What is needed is a word-for-word copy of the lines below from the one with "per-location dollars, read-only, 48" through the one with "primaria de Virginia", both included, with every picture left out.

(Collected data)

_ _ _ _ _ _ _

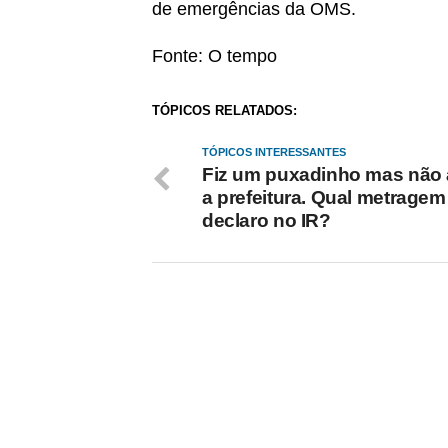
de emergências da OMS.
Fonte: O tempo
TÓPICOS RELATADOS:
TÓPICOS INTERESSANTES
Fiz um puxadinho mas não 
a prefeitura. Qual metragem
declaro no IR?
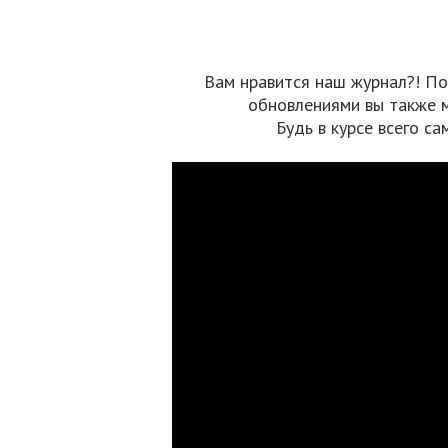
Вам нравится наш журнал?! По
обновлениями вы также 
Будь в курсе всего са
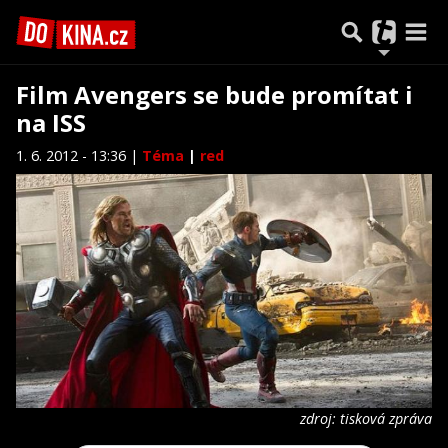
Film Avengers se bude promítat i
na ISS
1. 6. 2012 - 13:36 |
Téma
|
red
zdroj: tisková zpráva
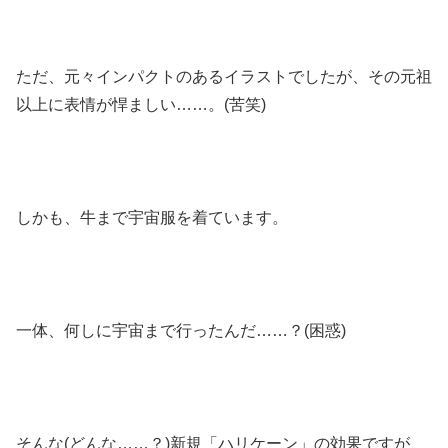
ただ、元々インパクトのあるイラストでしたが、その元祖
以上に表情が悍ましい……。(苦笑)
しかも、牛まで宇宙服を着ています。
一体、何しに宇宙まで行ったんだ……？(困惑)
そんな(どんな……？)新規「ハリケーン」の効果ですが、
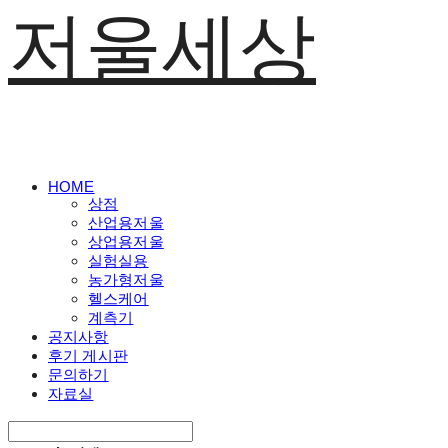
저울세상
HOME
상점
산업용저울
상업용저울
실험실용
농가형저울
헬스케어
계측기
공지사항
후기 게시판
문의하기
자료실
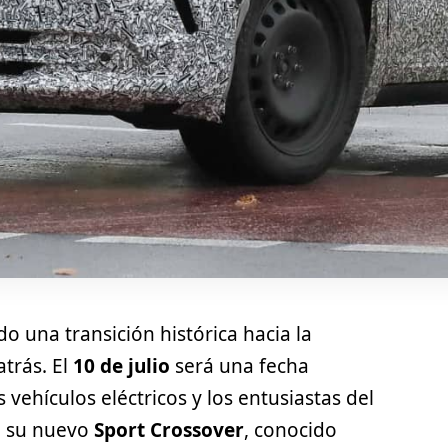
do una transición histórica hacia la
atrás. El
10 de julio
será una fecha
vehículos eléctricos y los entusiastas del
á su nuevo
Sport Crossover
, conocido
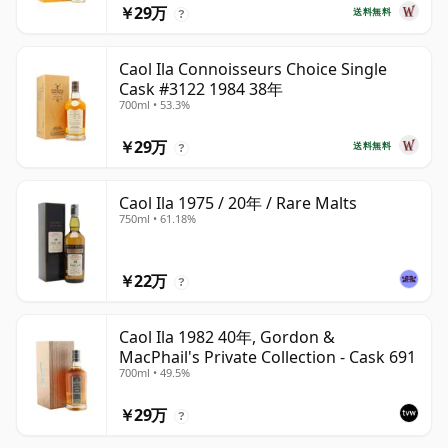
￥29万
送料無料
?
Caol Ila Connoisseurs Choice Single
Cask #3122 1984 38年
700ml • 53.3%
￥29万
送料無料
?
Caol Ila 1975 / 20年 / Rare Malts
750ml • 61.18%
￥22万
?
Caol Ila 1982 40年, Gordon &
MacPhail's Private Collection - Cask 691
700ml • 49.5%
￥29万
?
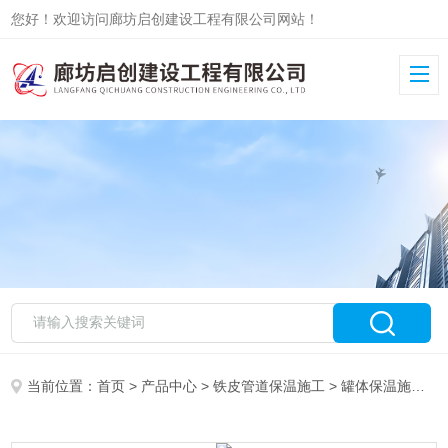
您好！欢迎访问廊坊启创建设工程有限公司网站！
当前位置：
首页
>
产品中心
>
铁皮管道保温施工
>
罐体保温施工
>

_ _ _ _ _ _ _

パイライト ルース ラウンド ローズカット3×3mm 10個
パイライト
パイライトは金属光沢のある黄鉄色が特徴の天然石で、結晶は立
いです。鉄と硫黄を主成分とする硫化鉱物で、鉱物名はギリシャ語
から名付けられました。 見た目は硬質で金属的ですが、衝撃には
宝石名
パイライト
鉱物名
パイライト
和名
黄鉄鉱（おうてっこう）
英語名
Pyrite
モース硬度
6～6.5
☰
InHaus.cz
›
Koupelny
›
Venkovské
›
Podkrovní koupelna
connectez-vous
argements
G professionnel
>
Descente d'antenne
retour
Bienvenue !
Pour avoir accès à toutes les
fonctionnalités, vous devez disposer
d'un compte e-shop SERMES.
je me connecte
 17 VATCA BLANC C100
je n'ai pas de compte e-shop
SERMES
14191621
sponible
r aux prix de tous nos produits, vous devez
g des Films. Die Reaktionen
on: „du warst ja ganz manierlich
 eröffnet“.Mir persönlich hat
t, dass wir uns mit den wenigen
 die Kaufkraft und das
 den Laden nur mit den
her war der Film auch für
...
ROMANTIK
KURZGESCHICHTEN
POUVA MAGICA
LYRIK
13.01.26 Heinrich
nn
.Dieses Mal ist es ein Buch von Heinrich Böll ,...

_ _ _ _ _ _ _

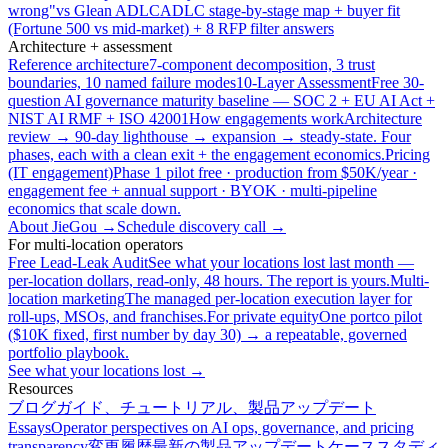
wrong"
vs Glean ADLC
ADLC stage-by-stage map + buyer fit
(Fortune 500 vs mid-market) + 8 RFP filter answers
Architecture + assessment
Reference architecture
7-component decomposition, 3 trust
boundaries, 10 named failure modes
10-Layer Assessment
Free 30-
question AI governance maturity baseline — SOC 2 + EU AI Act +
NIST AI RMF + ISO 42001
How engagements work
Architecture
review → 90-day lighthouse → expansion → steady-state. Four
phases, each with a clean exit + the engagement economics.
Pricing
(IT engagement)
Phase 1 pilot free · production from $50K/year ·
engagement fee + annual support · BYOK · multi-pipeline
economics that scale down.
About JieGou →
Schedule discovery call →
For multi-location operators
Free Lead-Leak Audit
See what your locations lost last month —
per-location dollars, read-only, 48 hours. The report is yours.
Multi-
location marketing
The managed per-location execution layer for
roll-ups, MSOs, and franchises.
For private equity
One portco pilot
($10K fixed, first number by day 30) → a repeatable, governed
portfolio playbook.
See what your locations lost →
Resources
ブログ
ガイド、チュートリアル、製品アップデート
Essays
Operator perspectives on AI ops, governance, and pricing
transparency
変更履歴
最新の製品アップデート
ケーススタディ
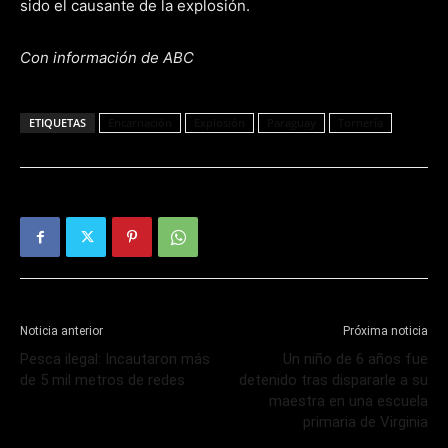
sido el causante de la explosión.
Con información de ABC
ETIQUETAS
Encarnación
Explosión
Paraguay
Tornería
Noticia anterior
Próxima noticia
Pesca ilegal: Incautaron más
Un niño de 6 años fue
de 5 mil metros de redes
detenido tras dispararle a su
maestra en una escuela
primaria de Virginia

_ _ _ _ _ _ _

Task result —
per-location dollars, read-only, 48 hours. The report is yours.
Multi-
location marketing
The managed per-location execution layer for
roll-ups, MSOs, and franchises.
For private equity
One portco pilot
($10K fixed, first number by day 30) → a repeatable, governed
portfolio playbook.
See what your locations lost →
Resources
ブログ
ガイド、チュートリアル、製品アップデート
Essays
Operator perspectives on AI ops, governance, and pricing
transparency
変更履歴
最新の製品アップデート
ケーススタディ
sido el causante de la explosión.
Con información de ABC
ETIQUETAS
Encarnación
Explosión
Paraguay
Tornería
Noticia anterior
Próxima noticia
Pesca ilegal: Incautaron más
Un niño de 6 años fue
de 5 mil metros de redes
detenido tras dispararle a su
maestra en una escuela
primaria de Virginia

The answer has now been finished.